TOKYO >> Visitors to Japan can go cashless while traveling across the country, now that major rail operators have released prepaid, reloadable transportation cards, called IC cards, for tourists.

The Welcome Suica cards, offered by East Japan Railway Co., or JR East, add to a growing number of support services amid an influx of foreign travelers. The cards were released Sept. 1.

As with JR East’s regular Suica IC cards, the cards can be used to pay fares on buses, trains and metro lines as well as taxis, and to buy goods at convenience stores, kiosks, vending machines or grocery stores. They will also be accepted for payment at eateries that support the payment service.

“Improving travelers’ experience and making it more convenient is our main goal,” said a spokesman for JR East.

The cards, featuring white cherry blossom flowers on a red background, inspired by Japan’s flag, are available in six versions, with balances ranging from 1,000 yen (about $9.25) to 10,000 yen. The primary benefit of the service is that foreign visitors aren’t required to pay an initial 500 yen deposit, which is required for JR’s regular prepaid cards. The exemption will save travelers from having to stand in line to get the deposit refunded at the end of their trip.

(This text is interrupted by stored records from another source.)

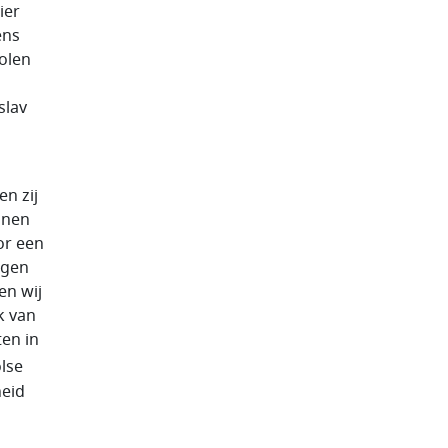
ier
ens
olen
slav
n zij
jnen
or een
jgen
en wij
k van
ten in
olse
heid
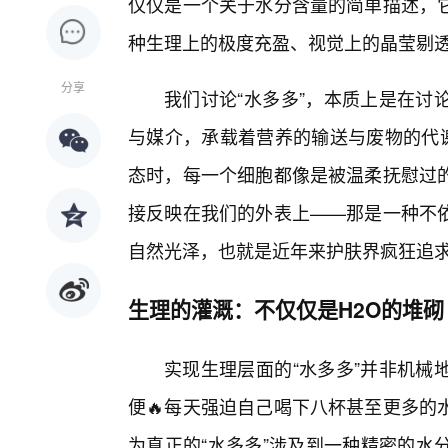
仅仅是一个关于水分含量的简单描述，
种生理上的极度充盈、视觉上的晶莹剔
分享
我们讨论“水多多”，本质上是在讨
与媒介，承载着营养的输送与废物的代谢
态时，每一个细胞都像是被温柔抚慰过
接反映在我们的外表上——那是一种不依
自然光泽，也就是近年来护肤界疯狂追求的
生理的灌溉：不仅仅是H2O的堆砌
实现生理层面的“水多多”并非机械
便🔥每天强迫自己喝下八杯甚至更多的
为真正的“水多多”涉及到一种精密的水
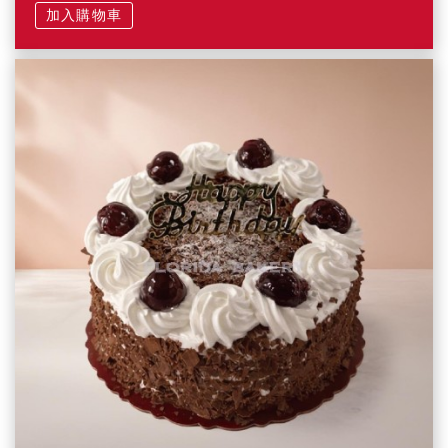
加入購物車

Pasmo Co., the issuer of Pasmo IC cards for rail operators including Tokyo Metro Co., has also released its own Pasmo Passport card, with a design that features Japan’s beloved mascot Hello Kitty and two other Sanrio characters, set against a backdrop of cherry blossoms and popular sightseeing spots such as Mount Fuji and the Tokyo Skytree. The initial price is 2,000 yen, including an issuance fee of 500 yen.

Both cards can be purchased at Narita and Haneda airports, as well as at railway pass counters and tourist information centers at Tokyo’s major stations including Ueno, Shinjuku, Ginza, Tokyo and Shibuya. Cards can be used for 28 days and can be reloaded at train stations nationwide. They often come with other benefits, such as gifts and discounts at some hotels and stores.

Balances on cards are not refunded, and the cards can’t be reissued. But according to operators, travelers can keep them as souvenirs.